Over time, I've learned this pressure isn't a flaw. It’s the cost of working in a thriving, high-growth environment. Today, I'm no longer surprised or frustrated by urgency. As a technology leader, I don't just push back on unrealistic demands but I collaborate to find a path that's both ambitious and achievable.
I bring transparency to both sides: helping business stakeholders understand my team's constraints, and helping my team understand the "why" behind the urgency. The magic happens in those conversations. When both sides understand the constraints and stakes, you often find creative solutions nobody saw before. And sometimes, yes, the answer is still working weekends, but at least everyone knows why.
Reality Check
I often tell my teams, especially younger professionals: You're not here just to do the work; you're here to own it and your time. The onus to create a well-balanced life is much more in your hands than you realize, unless you're working in a very demanding environment or for a bad manager who doesn't respect your time.
That means mastering the fundamentals: estimate your work realistically, manage your time diligently and communicate clearly. Your manager makes the final call, but your input shapes that call. If your voice isn't being heard or is constantly ignored, that's a signal worth paying attention to.
Don't expect a smooth ride all the time. There will be stretches. That's not failure; that's life in any job that matters. It only becomes a problem when stretching becomes the default, not the exception.
Finally, if you're never stretched, you've probably stopped growing. But if you're always stretched, you need to pause and inspect.
Four Ways to Take Ownership
For anyone trying to create sustainable work life, especially in high-pressure environments, here are ways to assess, calibrate, and adjust:
Be clear on your priorities. Figure out what matters beyond your job. Your career is a marathon, through many life phases with changing priorities. Be mindful of your current phase and what needs to fit into those six discretionary hours.

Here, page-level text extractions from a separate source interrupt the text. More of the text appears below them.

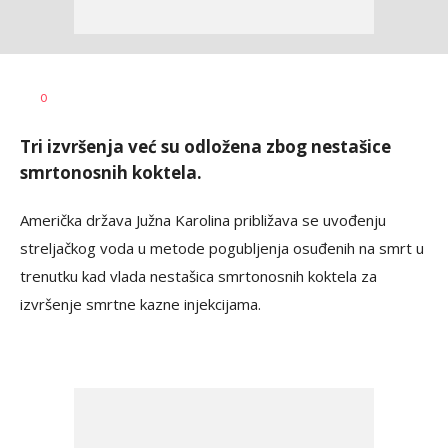
Dragana
AUTOR
0
Božić
Tri izvršenja već su odložena zbog nestašice
smrtonosnih koktela.
Američka država Južna Karolina približava se uvođenju
streljačkog voda u metode pogubljenja osuđenih na smrt u
trenutku kad vlada nestašica smrtonosnih koktela za
izvršenje smrtne kazne injekcijama.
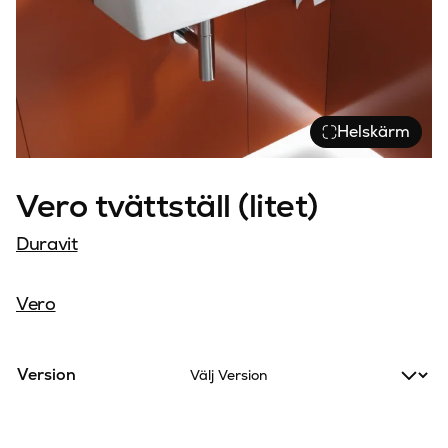
Helskärm
Vero tvättställ (litet)
Duravit
Vero
Version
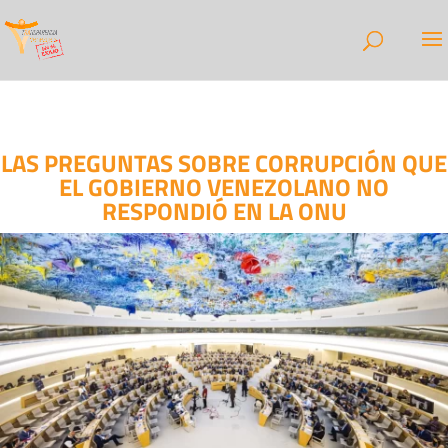
LAS PREGUNTAS SOBRE CORRUPCIÓN QUE
EL GOBIERNO VENEZOLANO NO
RESPONDIÓ EN LA ONU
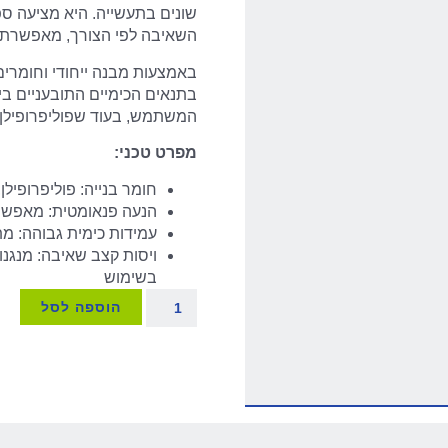
השאיבה לפי הצורך, מאפשרת ג
באמצעות מבנה ייחודי וחומרים
בתנאים הכימיים התובעניים ב
המשתמש, בעוד שפוליפרופילן מ
מפרט טכני:
חומר בנייה: פוליפרופיל
הנעה פנאומטית: מאפשרת
עמידות כימית גבוהה: מת
ויסות קצב שאיבה: מנגנו
בשימוש
הוספה לסל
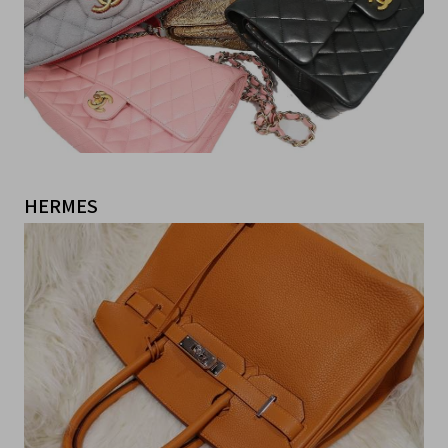
HERMES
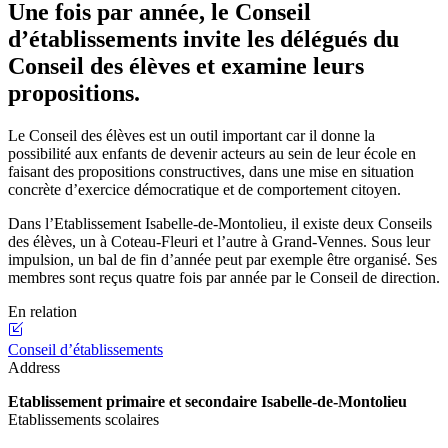
Une fois par année, le Conseil
d’établissements invite les délégués du
Conseil des élèves et examine leurs
propositions.
Le Conseil des élèves est un outil important car il donne la
possibilité aux enfants de devenir acteurs au sein de leur école en
faisant des propositions constructives, dans une mise en situation
concrète d’exercice démocratique et de comportement citoyen.
Dans l’Etablissement Isabelle-de-Montolieu, il existe deux Conseils
des élèves, un à Coteau-Fleuri et l’autre à Grand-Vennes. Sous leur
impulsion, un bal de fin d’année peut par exemple être organisé. Ses
membres sont reçus quatre fois par année par le Conseil de direction.
En relation
Conseil d’établissements
Address
Etablissement primaire et secondaire Isabelle-de-Montolieu
Etablissements scolaires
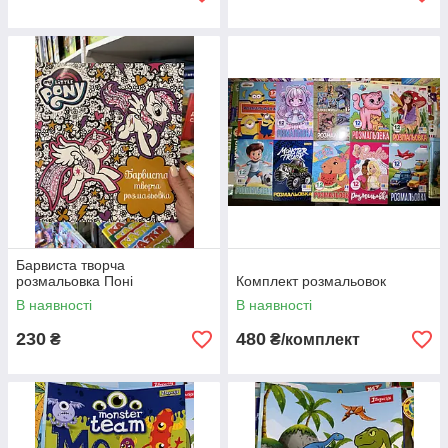
Барвиста творча
розмальовка Поні
Комплект розмальовок
В наявності
В наявності
230
480
₴
₴/комплект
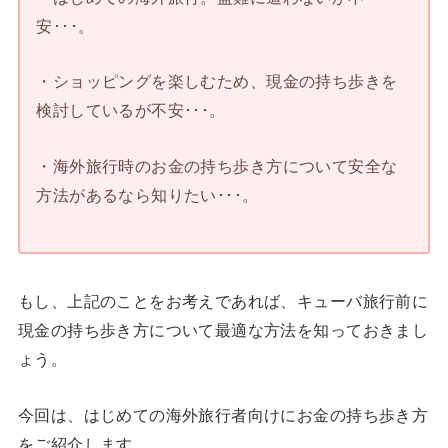
安･･･。
・ショッピングを楽しむため、現金の持ち歩きを
検討しているが不安･･･。
・海外旅行時のお金の持ち歩き方について安全な
方法があるなら知りたい･･･。
もし、上記のことをお考えであれば、キューバ旅行前に
現金の持ち歩き方について最適な方法を知っておきまし
ょう。
今回は、はじめての海外旅行者向けにお金の持ち歩き方
をご紹介します。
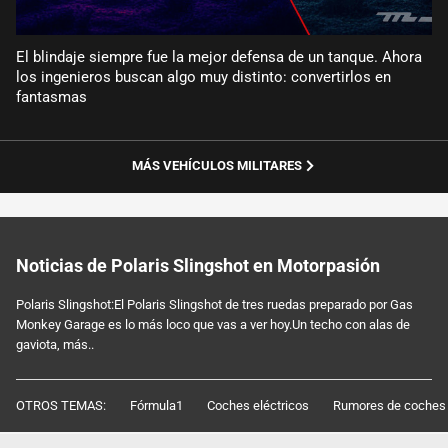
El blindaje siempre fue la mejor defensa de un tanque. Ahora
los ingenieros buscan algo muy distinto: convertirlos en
fantasmas
MÁS VEHÍCULOS MILITARES
Noticias de Polaris Slingshot en Motorpasión
Polaris Slingshot:El Polaris Slingshot de tres ruedas preparado por Gas
Monkey Garage es lo más loco que vas a ver hoy.Un techo con alas de
gaviota, más..
OTROS TEMAS:
Fórmula1
Coches eléctricos
Rumores de coches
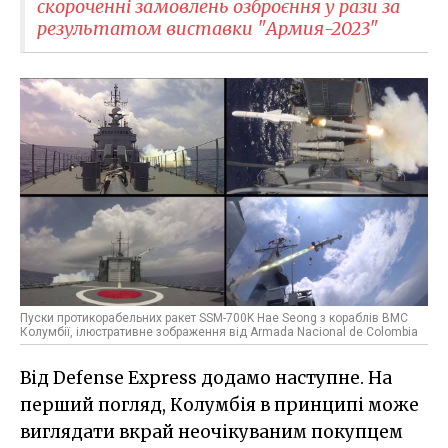
скороченні замовлень озброєння у рази за
результатом виставки "Армия-2023"
Пуски протикорабельних ракет SSM-700K Hae Seong з кораблів ВМС
Колумбії, ілюстративне зображення від Armada Nacional de Colombia
Від Defense Express додамо наступне. На
перший погляд, Колумбія в принципі може
виглядати вкрай неочікуваним покупцем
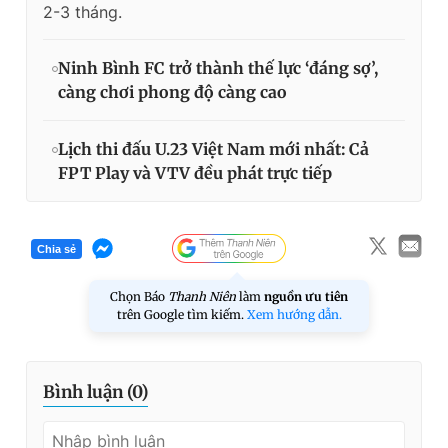
2-3 tháng.
Ninh Bình FC trở thành thế lực ‘đáng sợ’,
càng chơi phong độ càng cao
Lịch thi đấu U.23 Việt Nam mới nhất: Cả
FPT Play và VTV đều phát trực tiếp
Chia sẻ
Chọn Báo
Thanh Niên
làm
nguồn ưu tiên
trên Google tìm kiếm.
Xem hướng dẫn.
Bình luận (
0
)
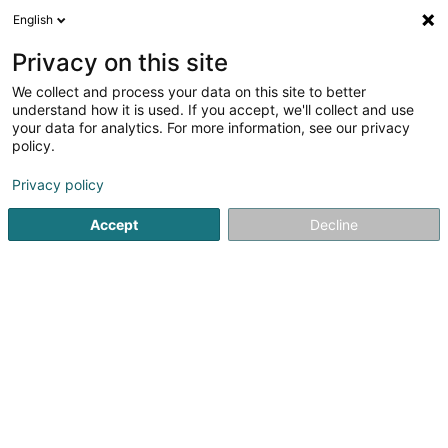
English
DE
Privacy on this site
We collect and process your data on this site to better
Verfeinere deine Suche
understand how it is used. If you accept, we'll collect and use
your data for analytics. For more information, see our privacy
Autour de moi
Heute geöffnet
(0)
policy.
24
Eingetragener verein in Bridel
Ergebnis(se) für
en 55ms
Privacy policy
Startseite
Öffentlicher Dienst
Eingetragener verein
Bride
Accept
Decline
1
Aikido Kopstal-Bridel (Siège social)
9 Rue François-Christian Gerden
L-8132
Bridel (Briddel)
Öffentlicher Dienst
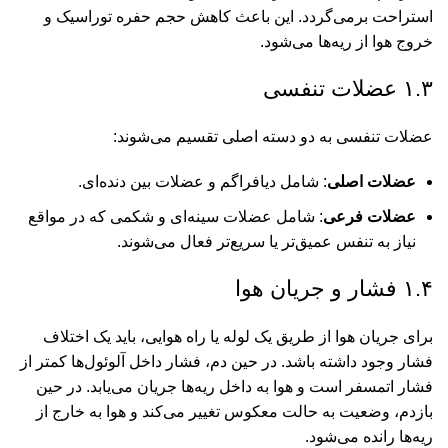
استراحت برمی‌گردد. این باعث کاهش حجم حفره توراسیک و
خروج هوا از ریه‌ها می‌شود.
۱.۳ عضلات تنفسی
عضلات تنفسی به دو دسته اصلی تقسیم می‌شوند:
عضلات اصلی
: شامل دیافراگم و عضلات بین دنده‌ای.
عضلات فرعی
: شامل عضلات سینه‌ای و شکمی که در مواقع
نیاز به تنفس عمیق‌تر یا سریع‌تر فعال می‌شوند.
۱.۴ فشار و جریان هوا
برای جریان هوا از طریق یک لوله یا راه هوایی، باید یک اختلاف
فشار وجود داشته باشد. در حین دم، فشار داخل آلوئول‌ها کمتر از
فشار اتمسفر است و هوا به داخل ریه‌ها جریان می‌یابد. در حین
بازدم، وضعیت به حالت معکوس تغییر می‌کند و هوا به خارج از
ریه‌ها رانده می‌شود.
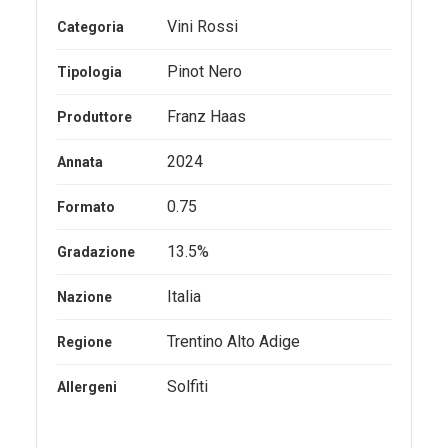
Vini Rossi
Categoria
Pinot Nero
Tipologia
Franz Haas
Produttore
2024
Annata
0.75
Formato
13.5%
Gradazione
Italia
Nazione
Trentino Alto Adige
Regione
Solfiti
Allergeni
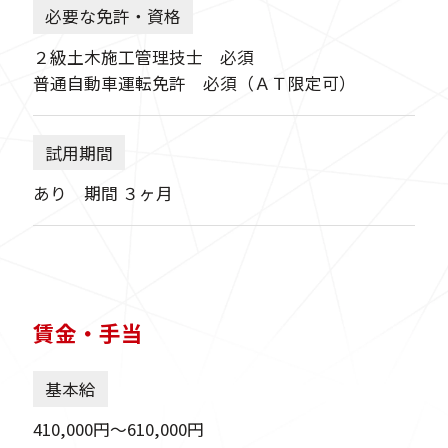
必要な免許・資格
２級土木施工管理技士 必須
普通自動車運転免許 必須（ＡＴ限定可）
試用期間
あり 期間 ３ヶ月
賃金・手当
基本給
410,000円〜610,000円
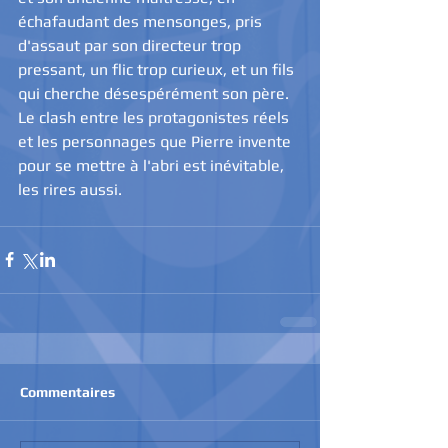
échafaudant des mensonges, pris 
d'assaut par son directeur trop 
pressant, un flic trop curieux, et un fils 
qui cherche désespérément son père. 
Le clash entre les protagonistes réels 
et les personnages que Pierre invente 
pour se mettre à l'abri est inévitable, 
les rires aussi.
Commentaires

Be real and realistic. Understand your company's business model, culture, your team's rhythm and your manager's style. How do they expect you to plan, report progress, raise risks, and ask for help? You can't thrive without playing by their rules. Be mindful of what you're choosing so your expectations align. You can't pursue a fast-paced, high-paying job and expect it won't have aggressive deadlines.
You can't fix what you don't see. Track your time. What's driving the long hours? Too much work assigned, or or are you falling into what David Anderson calls the 'I got this!' strategy—taking on more than you can realistically handle? Is someone else's poor planning becoming your emergency? Is it your estimation gap or someone else's? A leadership gap? Is your manager routinely expecting more?
Zoom out and see the bigger picture. Is this temporary, tied to a specific launch, or systemic? A team issue or organizational pattern? Can you speak up and help change it?
Now Your Turn
So if you've missed your son's game, skipped family dinner, or sacrificed the gym again, you're not alone. Just don't let it become your default without noticing. You have more say than you think.
Take action: Pick one hour this week to audit your time. What trade-offs are you making by default? What would it look like to choose them instead?
What throws you off most when work-life balance goes sideways? Share your thoughts below.
Some great ideas here, Vasantha! As an Amazonian I can totally relate! :)
Well said Vasantha. I often think of work demands as an irregular sine curve. There will always be peaks (those stretch moments) even with good planning, cohesive teams, thoughtful bosses, collaborative clients. What I found important was being intentional around the lulls: during those periods to make sure to be engaged in my non-work life - spending time with family and friends and those activities that are important to me. Not to needlessly over deliver at work. That was my version of work-life harmony.